The calls of the indigent echoed over the water. “Signore! Signore! Look my way.” Enticements were offered, each more lewd than the former as the inhabitants of the nooks and crannies under the bridge vied for his custom.

His eyes roved them. They were a ragtag bunch. But he could find a woman here with whom to take his ease and be done with this terrible need. There were men. Boys. Girls. All of them desperate.

He, too, was desperate tonight. Desperate for Human warmth. But his fastidious nature recoiled from seeking his pleasure with a woman from among them.

The hermaphrodite had inspired this spurt of lust in him and she would have satisfied it best. He pulled himself up short. What was he thinking?

Once before he’d set his affections on a specific Human. The one he’d married. She’d been a colossal mistake. He’d bedded her nightly for weeks after their wedding, each time in a gentlemanly fashion. Her body had brought his to satisfaction, but he hadn’t been satisfied. Lying with her had only piqued his desire, and he’d gone to Shimmerskins afterward.

Such ElseWorld beings were easily conjured from the mist by males of Satyr lineage at any time or place. They were beautiful, willing vessels whose sole reason to exist was to bring him and his brothers to orgasm as often and in whatever manner they desired.

He had but to imagine an act and impart it to such a creature with his mind. Without speaking a word he could make her understand precisely what he required, and she would endeavor to please him. She would express desire with her eyes, her lips, and her body. But it would all be false, as false as she herself was. Therein lay the problem. Tonight his body craved another sort of satisfaction. Warm. Passionate. Human. Real.

But he would make do.

He turned on his heel to head toward the dock. He would take the gondola, hie back to his hotel, and summon a Shimmerskin. Maybe two.
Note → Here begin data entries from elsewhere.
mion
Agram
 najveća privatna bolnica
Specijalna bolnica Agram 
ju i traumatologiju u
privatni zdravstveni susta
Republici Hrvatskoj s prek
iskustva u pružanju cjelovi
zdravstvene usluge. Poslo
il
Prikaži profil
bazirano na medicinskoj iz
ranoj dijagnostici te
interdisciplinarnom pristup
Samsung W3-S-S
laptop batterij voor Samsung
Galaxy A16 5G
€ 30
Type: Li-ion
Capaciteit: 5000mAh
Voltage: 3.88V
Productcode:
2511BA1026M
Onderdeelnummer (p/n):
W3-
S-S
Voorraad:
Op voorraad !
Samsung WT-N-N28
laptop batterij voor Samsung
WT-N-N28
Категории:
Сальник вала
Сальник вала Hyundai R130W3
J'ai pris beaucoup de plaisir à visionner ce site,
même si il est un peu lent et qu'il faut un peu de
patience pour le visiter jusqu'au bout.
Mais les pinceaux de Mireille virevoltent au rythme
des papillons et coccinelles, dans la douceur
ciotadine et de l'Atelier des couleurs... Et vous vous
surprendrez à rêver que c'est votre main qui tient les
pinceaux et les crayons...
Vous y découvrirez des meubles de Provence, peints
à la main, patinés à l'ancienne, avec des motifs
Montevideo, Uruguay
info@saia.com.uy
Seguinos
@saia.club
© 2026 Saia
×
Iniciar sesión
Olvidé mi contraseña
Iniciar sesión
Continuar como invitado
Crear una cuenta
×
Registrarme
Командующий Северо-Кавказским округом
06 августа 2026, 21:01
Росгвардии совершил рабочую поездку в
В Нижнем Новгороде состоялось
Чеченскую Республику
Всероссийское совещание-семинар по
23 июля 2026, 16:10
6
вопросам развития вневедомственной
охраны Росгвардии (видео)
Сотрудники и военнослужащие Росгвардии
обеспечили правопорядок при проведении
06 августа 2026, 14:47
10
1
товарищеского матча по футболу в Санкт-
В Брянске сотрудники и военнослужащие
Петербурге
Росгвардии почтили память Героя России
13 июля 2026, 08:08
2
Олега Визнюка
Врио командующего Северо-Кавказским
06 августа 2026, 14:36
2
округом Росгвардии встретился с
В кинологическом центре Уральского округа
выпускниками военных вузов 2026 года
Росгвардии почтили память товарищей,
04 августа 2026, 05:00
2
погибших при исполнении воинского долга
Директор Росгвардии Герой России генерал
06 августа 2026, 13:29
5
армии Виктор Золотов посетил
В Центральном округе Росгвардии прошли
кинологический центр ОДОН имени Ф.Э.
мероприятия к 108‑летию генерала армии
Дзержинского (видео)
He took a determined step away from the alley.

Suddenly, a body came crashing against his back.

The scent of Faerie blanketed him like a quick heady puff of fresh spicy air spritzed from an expensive crystal bottle. It was there, and then gone again in an instant. It was the only scent he’d been able to detect all day. And because of that he felt its impact all the more keenly.

Instinctively, he lashed out an arm and wrapped it around the waist of the person who’d blundered into him from the alley. He felt the softness of a woman encased in yards and yards of velvet and satin.

A head lifted. Black witch’s eyes gazed up into his from the twin holes of a bauta mask.

It was the creature from the theater. The hermaphrodite! The answer to his prayers. He might not have recognized her if she hadn’t still worn the Carnivale mask.

A sharp elbow found his ribs. He grunted but otherwise ignored it. The scent of Fey had dissipated. Had he only imagined it?

Her dark eyes were laced with fear, her breathing was fast, and her body was heated as though she’d been running. Over her head, he surveyed the streets around them. They were dark and deserted except for the occasional straggler. The Grand Canal was quieter now in the evening hours. Where had she come from?

She punched his back and elbowed him repeatedly. “Let go of me, you dolt.”

He ignored her. Since no one else stood nearby, it had to have been this creature that had brought the scent with her. He couldn’t take the chance of letting her go until he knew for certain.

He clasped her arm before she could aim her weapon at a more vulnerable part of his anatomy. “Hold there. I mean you no harm.”